Die Ärztin, Helene Dirks, erklärte sich sofort bereit, die Patientin in "ihrem" Dialysezentrum nahe des Ankunftszentrums Tegel zu behandeln. Zusammen mit ihrem Mann und ihrem 7-jährigen Sohn machte sich Oksana Pavlova daraufhin auf nach Deutschland. Die Familie fuhr nächtelang im Auto durch, mit einem Zwischenstopp in Lwiw, denn Pavlova benötigt jeden zweiten Tag eine Dialysebehandlung. Bliebe diese Behandlung aus, wäre das lebensbedrohlich. Aus diesem Grund wurde ihrem Mann die Begleitung genehmigt, er durfte ausreisen. Die Flucht führte die Familie über Polen nach Berlin. Gegen 22 Uhr in Tegel angekommen, wurden sie im ersten Moment auf den nächsten Morgen vertröstet - erst ein Anruf von Helene Dirks mit der Aufklärung über den gesundheitlichen Zustand ihrer Patientin öffnete die Tür. Nach einer weiteren Notunterkunft kam die Familie schließlich ins Wohnprojekt der Caritas und konnte Mitte Juni in eine der Tempelhofer Wohnungen einziehen. Helene Dirks sorgte dafür, dass der 7-jährige Dmitriyiv inzwischen in eine Willkommensklasse der benachbarten Schule gehen kann. Die Medizinerin ist bescheiden, auch wenn ihr ehrenamtliches Engagement kaum eine Grenze kannte. "Ich bin so geprägt, dass ich Menschen helfe, wo ich kann. Ich bin in Kasachstan aufgewachsen und kam selbst vor 26 Jahren nach Deutschland, wurde hier aufgenommen und unterstützt."

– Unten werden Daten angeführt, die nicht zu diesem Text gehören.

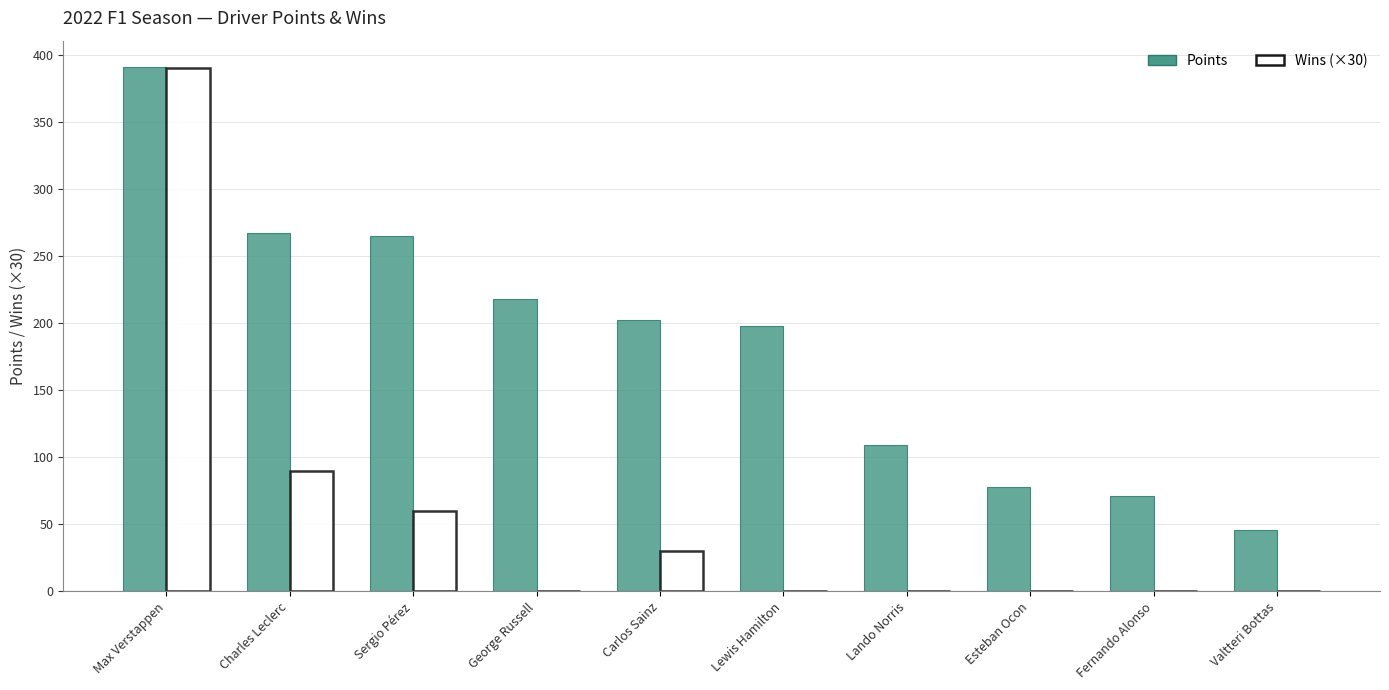

What is the sum of the Wins (×30) values at Esteban Ocon and Max Verstappen?

390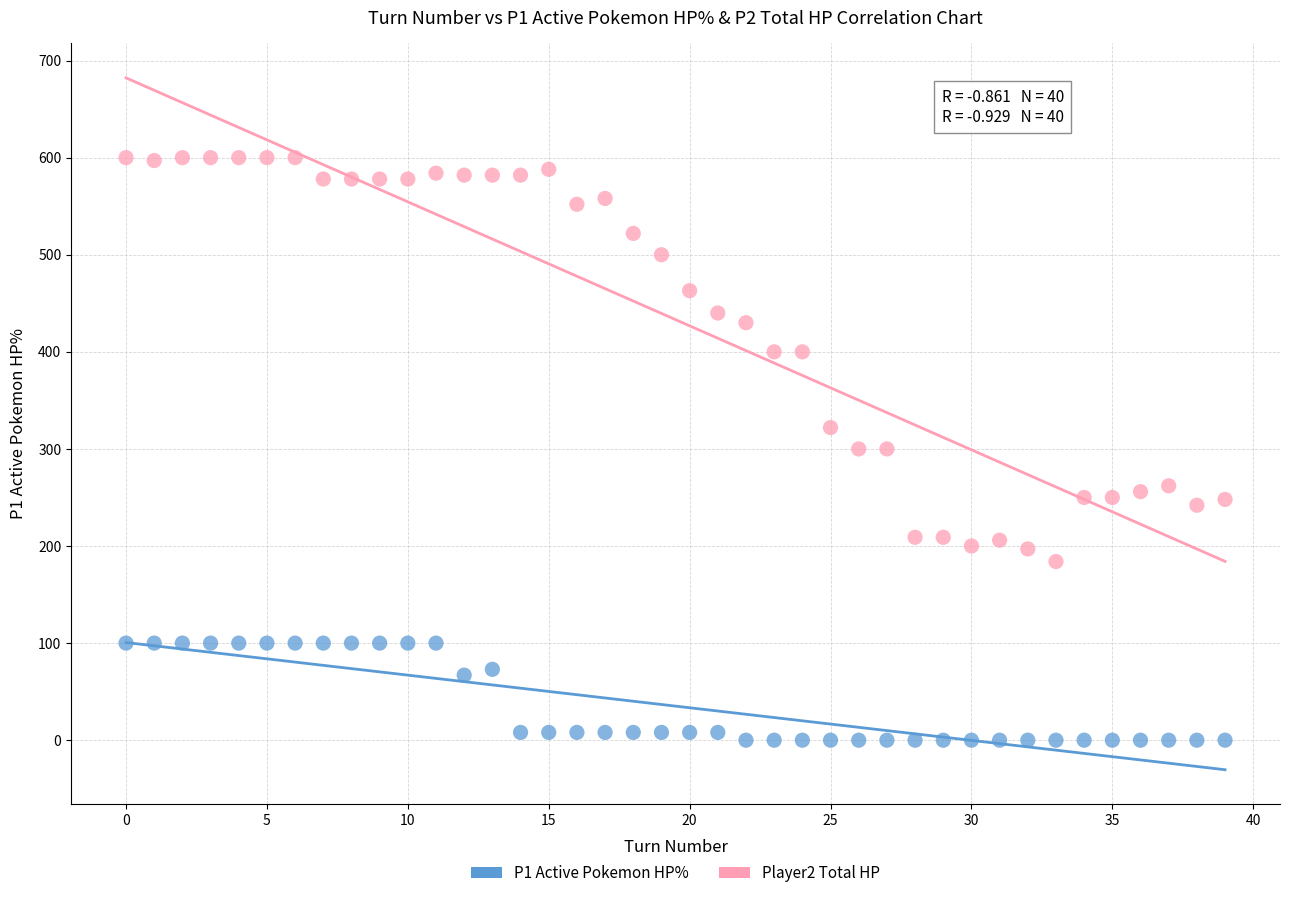

Across all data points, what is the range of Y values (max minus min)?

600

Auch Julia Däppen ist voller Wohlwollen den Deutschen gegenüber. "Es ist verrückt, es musste erst ein Krieg kommen, damit wir wieder an die Menschen glauben", sagt sie mit Tränen in den Augen. Die 38-jährige Ukrainerin aus Kiew lebt bereits seit 2005 in Berlin, damals kam sie zum Studieren her. Als der Krieg ausbrach, war sie gerade Mutter geworden, ihr Sohn erst vier Monate alt. Dennoch sagte sie allen Freunden, Bekannten und Verwandten in Kiew ihre volle Unterstützung zu. "Insgesamt waren es 16 Menschen, mit denen ich während ihrer Flucht ständig in Kontakt war." Das Wichtigste war es, möglichst alle bei ihrer Ankunft in Berlin schnell unterzubringen. "Glücklicherweise waren meine Freunde und Bekannten in Berlin bereit, diese fremden Leute bei sich zu Hause aufzunehmen. Jedes Mal, wenn ich darüber spreche, rührt es mich, wie viel Liebe es noch auf der Welt gibt." Auch ihre Mutter kam nach Berlin - und konnte über das Caritas-Projekt hier in Tempelhof einziehen.
Die Zukunft des Wohnprojekts allerdings ist ungewiss - niemand weiß, wie lang der Krieg andauern wird. "Alle Wohnungen sind erst einmal auf ein Jahr befristet", erklären die Caritas-Fachleute Irina Shaforostova und Stefan Peucker. "Ein Teil der Wohnungen lässt sich vielleicht verlängern, dennoch ist die große Herausforderung, für alle 50 Bewohner:innen eine langfristige Lösung zu finden", gibt Peucker zu bedenken. "Klar ist aber auch, wir lassen niemanden allein."